[Items listed in a dataset]
»»

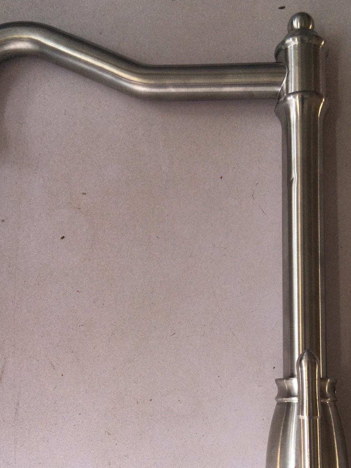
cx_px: 194
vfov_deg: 41.3
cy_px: 325
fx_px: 608
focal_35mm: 45
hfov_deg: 32.2
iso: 25
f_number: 2.2
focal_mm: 4.15
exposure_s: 1/50
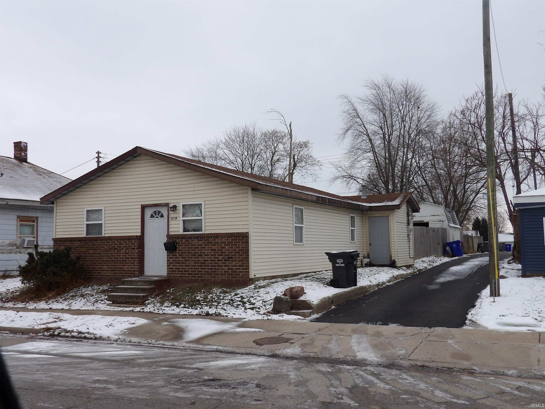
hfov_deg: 55.4
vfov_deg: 42.9
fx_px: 520
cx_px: 272
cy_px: 204
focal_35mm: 33
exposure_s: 1/162
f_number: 3.6
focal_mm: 5.9
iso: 100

««

**What you should do:** Your copy of the records must be exact and must contain no pictures.

**Response:**
cx_px: 194
vfov_deg: 41.3
cy_px: 325
fx_px: 608
focal_35mm: 45
hfov_deg: 32.2
iso: 25
f_number: 2.2
focal_mm: 4.15
exposure_s: 1/50
hfov_deg: 55.4
vfov_deg: 42.9
fx_px: 520
cx_px: 272
cy_px: 204
focal_35mm: 33
exposure_s: 1/162
f_number: 3.6
focal_mm: 5.9
iso: 100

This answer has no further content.